Micro-turbines could revolutionize small-scale energy production

Micro-turbines could revolutionize small-scale energy production

A chief complaint about wind energy is that nobody wants to look at the turbines. A lab out of University of Texas – Arlington is revolutionizing the concept by creating windmills so tiny, ten can fit on a single grain of rice. When hundreds of these are put together, they generate enough electricity to charge a cell phone.

Electrical engineering professor J.C. Chiao and his research associate Smitha Rao have demonstrated their invention for WinMEMS, a Taiwanese manufacturing company, who showed immediate interest in its potential. Mass production will be the key to affordability, and Rao’s ingenious minimalistic approach uses semiconductors that can self-assemble into their 3 dimensional conformation, due to principles of origami.
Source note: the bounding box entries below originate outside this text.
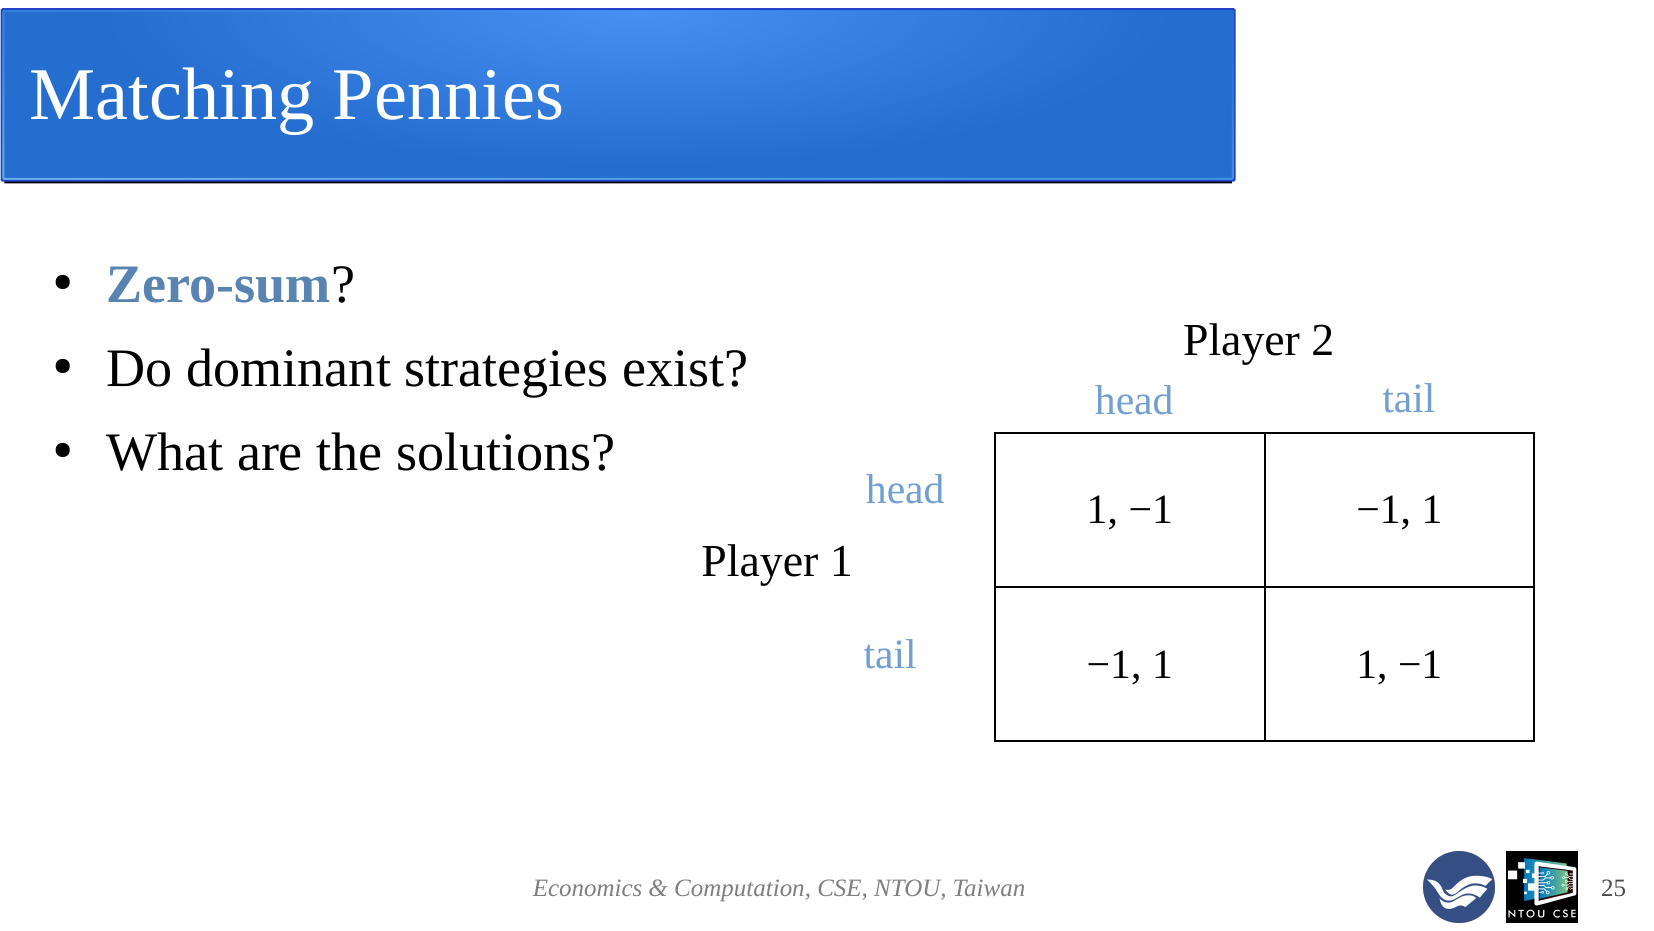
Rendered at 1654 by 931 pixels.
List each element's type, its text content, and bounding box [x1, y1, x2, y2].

table_header 1, −1 [996, 434, 1264, 586]
text_box head [1045, 369, 1224, 436]
table_header −1, 1 [1266, 434, 1533, 586]
text_box Player 1 [673, 528, 881, 614]
list Zero-sum? Do dominant strategies exist? What are the solutions? [35, 253, 819, 794]
text_box tail [1304, 367, 1514, 433]
table_cell 1, −1 [1266, 588, 1533, 740]
text_box tail [785, 624, 995, 689]
picture [1506, 851, 1578, 923]
text_box Player 2 [1146, 307, 1372, 374]
picture [1423, 851, 1495, 923]
title Matching Pennies [29, 17, 1138, 172]
text_box head [816, 458, 995, 525]
table_cell −1, 1 [996, 588, 1264, 740]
The windmills themselves are made of a flexible nickel alloy, and the fans are a mere 1.8 mm wide. Using this alloy has produced fans that are incredibly durable and do not become brittle and break after prolonged exposure to wind.
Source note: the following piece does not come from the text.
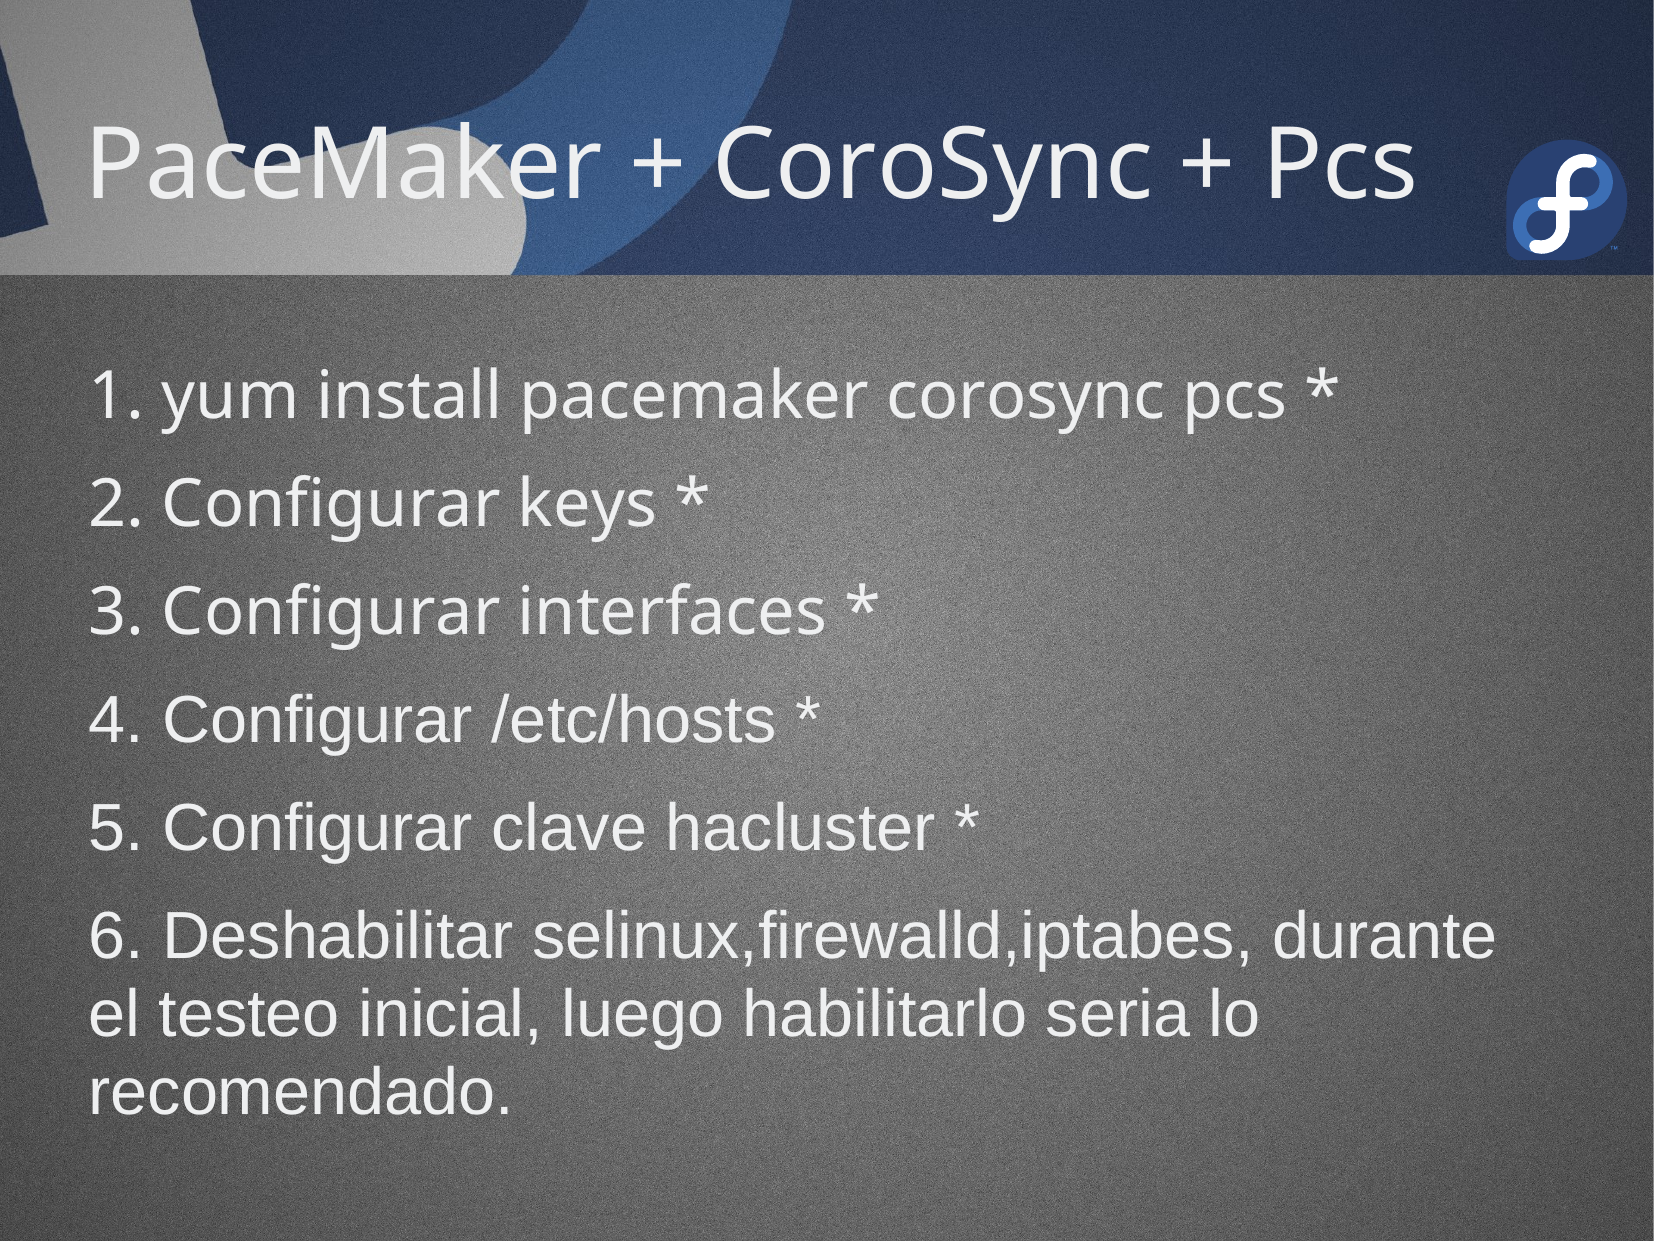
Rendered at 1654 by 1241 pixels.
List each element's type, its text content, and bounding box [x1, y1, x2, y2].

The potential for this technology is huge, which led UT Arlington to file for a patent. However, WinMEMS has a vested interest will proceed with developing the windmill commercially, though the intellectual rights lie solely with the university.

In the short term, the team believes that these windmills can be assembled into a cell phone case to charge the phone without the need for an outlet. If a phone is needed in an emergency but it has a dead battery, the phone can be placed into the case so the wind (either from outside or generated by waving it or blowing on it) can recharge the battery.

On a larger scale, panels covered with the fans can be placed on exterior walls or rooftops for a dedicated power source for larger applications in the home. The potential doesn’t end in the realm of generating electricity. In the future, the components of these windmills could also be used to guide micro-robots through surgical procedures, or a wide variety of other micro-tools and machines.